Se esiste un “Dio del pallone” (come alcuni sostengono), Egli si è mostrato nell’ultimo mese: il 18 dicembre del Ventidue, a Dubai, nella Finale di Coppa del Mondo, dove il titolo è stato conquistato all’Argentina, la squadra che ne era più degna, e, ancora, ieri, a Riad (sempre il 18 del mese, ma di gennaio dell’anno nuovo) data in cui la Supercoppa Italiana, anche in questo caso, è stata vinta dalla compagine che era giusto che la vincesse.
Dal bianco e celeste al neroazzurro e nelle due compagini un ragazzo di cui tutti parlano, ma che pochi conoscono: Lautaro Javier Martínez.
Lautaro, sì. Martínez, sì. Ma anche Javier… E in questo nome c’è tutto un programma, che, forse, è dettato proprio da quel “Dio del pallone” cui facevamo riferimento.

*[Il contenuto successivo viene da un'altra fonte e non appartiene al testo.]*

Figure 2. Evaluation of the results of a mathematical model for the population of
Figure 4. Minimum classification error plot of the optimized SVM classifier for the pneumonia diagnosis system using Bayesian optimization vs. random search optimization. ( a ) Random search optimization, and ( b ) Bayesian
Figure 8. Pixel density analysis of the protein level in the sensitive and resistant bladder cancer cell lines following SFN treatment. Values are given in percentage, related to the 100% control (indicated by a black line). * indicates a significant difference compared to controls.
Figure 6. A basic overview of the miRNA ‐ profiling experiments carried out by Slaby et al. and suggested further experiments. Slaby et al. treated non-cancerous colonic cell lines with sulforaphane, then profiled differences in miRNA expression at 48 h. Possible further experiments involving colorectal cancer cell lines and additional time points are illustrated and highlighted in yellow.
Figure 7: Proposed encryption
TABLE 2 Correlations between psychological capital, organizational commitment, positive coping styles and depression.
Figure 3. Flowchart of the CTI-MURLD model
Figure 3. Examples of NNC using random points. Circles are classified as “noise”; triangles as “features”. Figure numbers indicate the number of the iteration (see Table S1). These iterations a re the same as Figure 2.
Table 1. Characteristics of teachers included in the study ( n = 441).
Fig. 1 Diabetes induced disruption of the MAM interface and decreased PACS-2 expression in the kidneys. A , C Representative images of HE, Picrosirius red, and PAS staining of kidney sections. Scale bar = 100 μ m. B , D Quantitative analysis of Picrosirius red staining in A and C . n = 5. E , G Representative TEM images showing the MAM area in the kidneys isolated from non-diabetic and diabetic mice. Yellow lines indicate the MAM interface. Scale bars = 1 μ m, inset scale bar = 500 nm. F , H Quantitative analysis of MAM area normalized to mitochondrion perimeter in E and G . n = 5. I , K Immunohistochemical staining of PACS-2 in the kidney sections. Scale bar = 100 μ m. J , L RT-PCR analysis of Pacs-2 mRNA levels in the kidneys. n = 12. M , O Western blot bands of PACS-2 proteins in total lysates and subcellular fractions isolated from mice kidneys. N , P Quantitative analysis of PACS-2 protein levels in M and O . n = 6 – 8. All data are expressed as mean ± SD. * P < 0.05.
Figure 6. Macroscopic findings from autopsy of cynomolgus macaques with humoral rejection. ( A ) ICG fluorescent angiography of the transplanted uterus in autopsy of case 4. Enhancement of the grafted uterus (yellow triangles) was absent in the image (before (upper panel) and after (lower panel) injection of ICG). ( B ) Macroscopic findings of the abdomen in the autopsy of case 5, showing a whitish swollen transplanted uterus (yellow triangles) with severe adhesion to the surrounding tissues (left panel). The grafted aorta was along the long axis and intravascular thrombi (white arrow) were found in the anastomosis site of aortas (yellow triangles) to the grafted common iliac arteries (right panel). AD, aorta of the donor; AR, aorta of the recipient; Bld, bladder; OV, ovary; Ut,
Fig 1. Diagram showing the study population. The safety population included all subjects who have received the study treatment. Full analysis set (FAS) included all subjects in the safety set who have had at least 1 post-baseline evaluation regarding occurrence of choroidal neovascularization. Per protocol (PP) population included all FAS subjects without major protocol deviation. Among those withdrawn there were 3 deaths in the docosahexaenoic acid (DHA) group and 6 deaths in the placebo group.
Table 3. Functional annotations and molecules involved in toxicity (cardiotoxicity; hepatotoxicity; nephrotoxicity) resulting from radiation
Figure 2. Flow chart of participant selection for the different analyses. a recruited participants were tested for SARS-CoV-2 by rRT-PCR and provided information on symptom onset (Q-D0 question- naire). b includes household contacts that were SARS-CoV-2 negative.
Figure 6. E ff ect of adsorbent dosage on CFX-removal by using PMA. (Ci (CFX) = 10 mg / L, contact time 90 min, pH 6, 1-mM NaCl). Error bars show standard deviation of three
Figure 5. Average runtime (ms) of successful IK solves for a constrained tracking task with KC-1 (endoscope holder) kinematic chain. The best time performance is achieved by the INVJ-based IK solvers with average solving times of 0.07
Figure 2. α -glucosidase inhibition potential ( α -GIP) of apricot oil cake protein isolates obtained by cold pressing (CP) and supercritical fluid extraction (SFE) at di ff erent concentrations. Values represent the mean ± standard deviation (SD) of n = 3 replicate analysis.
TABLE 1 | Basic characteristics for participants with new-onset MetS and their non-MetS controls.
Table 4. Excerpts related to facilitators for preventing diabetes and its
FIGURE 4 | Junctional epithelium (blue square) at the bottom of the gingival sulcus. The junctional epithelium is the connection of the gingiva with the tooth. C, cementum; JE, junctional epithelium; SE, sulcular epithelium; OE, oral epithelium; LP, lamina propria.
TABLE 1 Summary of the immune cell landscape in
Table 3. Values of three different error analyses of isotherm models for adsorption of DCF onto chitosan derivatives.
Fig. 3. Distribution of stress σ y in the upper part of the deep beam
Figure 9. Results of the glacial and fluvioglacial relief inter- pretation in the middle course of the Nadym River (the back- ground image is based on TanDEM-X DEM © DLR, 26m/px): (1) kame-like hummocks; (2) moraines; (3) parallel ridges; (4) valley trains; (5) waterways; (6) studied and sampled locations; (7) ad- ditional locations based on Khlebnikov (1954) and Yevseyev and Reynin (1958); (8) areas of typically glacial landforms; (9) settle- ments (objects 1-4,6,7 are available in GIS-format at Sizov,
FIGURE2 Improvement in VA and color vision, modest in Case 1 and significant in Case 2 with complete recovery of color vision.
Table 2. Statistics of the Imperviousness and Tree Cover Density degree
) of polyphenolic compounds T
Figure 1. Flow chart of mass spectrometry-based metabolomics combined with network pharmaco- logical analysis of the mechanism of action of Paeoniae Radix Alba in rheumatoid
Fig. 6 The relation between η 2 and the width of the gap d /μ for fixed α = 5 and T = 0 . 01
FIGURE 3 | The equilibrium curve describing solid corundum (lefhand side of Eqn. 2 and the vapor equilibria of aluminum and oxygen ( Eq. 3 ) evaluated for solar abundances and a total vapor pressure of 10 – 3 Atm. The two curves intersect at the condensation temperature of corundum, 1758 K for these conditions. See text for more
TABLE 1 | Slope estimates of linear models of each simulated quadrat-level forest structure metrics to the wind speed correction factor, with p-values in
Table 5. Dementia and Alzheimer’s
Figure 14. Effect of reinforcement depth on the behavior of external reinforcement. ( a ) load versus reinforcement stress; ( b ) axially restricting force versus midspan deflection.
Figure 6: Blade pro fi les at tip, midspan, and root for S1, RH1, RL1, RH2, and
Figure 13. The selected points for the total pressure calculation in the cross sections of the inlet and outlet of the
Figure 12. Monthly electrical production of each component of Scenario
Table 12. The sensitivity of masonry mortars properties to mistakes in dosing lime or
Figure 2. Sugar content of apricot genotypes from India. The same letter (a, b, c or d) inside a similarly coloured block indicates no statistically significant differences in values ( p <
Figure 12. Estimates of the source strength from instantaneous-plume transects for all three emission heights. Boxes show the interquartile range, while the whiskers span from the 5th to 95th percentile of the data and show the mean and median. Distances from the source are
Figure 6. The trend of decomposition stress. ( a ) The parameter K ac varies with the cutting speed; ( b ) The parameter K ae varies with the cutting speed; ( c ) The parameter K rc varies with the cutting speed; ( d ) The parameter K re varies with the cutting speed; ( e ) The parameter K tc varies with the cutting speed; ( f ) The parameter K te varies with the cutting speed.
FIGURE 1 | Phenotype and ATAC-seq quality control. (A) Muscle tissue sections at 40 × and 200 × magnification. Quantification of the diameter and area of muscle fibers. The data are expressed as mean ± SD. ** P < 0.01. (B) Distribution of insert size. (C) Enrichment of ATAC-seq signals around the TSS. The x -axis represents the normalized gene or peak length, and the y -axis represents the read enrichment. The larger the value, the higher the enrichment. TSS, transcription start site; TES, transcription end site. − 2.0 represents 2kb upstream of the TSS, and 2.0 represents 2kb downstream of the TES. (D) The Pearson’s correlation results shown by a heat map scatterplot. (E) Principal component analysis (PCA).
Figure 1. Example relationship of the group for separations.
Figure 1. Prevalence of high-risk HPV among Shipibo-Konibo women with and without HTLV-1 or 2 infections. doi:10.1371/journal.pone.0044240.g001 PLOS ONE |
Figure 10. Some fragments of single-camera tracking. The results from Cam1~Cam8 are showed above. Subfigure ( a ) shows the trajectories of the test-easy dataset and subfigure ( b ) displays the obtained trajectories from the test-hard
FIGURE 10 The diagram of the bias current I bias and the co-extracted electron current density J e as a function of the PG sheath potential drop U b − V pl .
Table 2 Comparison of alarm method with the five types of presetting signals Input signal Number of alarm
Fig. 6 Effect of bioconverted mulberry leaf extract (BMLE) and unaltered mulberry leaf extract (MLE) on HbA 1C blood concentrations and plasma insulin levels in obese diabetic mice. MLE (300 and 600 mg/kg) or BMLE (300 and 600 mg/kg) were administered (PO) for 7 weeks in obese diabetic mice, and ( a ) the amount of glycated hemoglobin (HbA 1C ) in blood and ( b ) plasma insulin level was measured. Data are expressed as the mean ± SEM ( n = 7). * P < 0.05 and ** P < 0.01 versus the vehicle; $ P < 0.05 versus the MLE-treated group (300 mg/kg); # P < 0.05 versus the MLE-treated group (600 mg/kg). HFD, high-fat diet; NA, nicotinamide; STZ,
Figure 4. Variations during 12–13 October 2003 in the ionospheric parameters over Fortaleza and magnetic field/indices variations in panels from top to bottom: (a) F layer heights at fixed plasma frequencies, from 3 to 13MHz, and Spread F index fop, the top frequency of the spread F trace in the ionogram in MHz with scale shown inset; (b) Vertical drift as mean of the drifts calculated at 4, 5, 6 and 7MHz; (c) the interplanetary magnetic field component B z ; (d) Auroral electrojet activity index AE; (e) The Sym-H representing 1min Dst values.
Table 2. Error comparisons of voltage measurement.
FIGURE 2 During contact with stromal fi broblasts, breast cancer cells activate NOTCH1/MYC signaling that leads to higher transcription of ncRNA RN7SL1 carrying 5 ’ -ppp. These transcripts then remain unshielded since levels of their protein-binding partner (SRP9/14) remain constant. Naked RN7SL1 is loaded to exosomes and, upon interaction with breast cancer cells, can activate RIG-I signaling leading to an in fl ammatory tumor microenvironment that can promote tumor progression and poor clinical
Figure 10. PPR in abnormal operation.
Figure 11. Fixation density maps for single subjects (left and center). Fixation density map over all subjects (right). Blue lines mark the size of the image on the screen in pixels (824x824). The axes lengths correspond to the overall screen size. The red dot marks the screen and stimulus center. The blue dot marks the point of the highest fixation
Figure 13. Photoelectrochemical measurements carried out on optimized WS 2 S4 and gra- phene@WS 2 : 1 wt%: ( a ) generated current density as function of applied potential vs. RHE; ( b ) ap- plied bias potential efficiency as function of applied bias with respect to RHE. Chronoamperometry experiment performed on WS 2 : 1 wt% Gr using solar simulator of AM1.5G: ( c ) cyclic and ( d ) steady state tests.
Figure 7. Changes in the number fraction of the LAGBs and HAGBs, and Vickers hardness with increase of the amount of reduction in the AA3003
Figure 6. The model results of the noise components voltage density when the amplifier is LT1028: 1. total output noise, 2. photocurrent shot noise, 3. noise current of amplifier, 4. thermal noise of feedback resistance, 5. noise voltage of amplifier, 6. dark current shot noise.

Pronti via e cala il silenzio, perlomeno dalle parti del Naviglio rossonero. Sì, dopo la steccata di #FedericoDimarco al decimo minuto, qualcosina hanno fatto, ma nei loro volti, quelli dei giocatori della seconda squadra di Milano, c’era già un presagio. Presagio che si è concretizzato al minuti 21 del primo tempo, con un’altra steccata, questa volta di #EdinDžeko. Ma non era vecchio?
E così, si va al riposo.
Lui era lì che sbuffava dalle narici, guardava la porta, cercava il pallone, lo attraeva con lo sguardo… E così, al 77° (quando i soliti tifosi interisti, non tutti, però…) dicevano, aspettiamo a parlare, Lautaro, come si suol dire: l’ha chiusa.
Il classico risultato che sigla la predominanza di una delle due compagini sull’altra. Il classico risultato che viene abbinato a un frutto dolce autunnale: tre pere e Milano siamo noi.
Abbiamo finito? No di certo, perché ora: Giù il cappello. Rispetto per l’allenatore dell’Inter che festeggia la su quarta Supercoppa vinta, questa volta con l’Inter, per la seconda volta consecutiva, come già aveva fatto con la #Lazio (nel 2018 e nel 2019).
Forse per #SimoneInzaghi ci vorrebbe più rispetto, specialmente da parte di molti settori dello stadio di San Siro.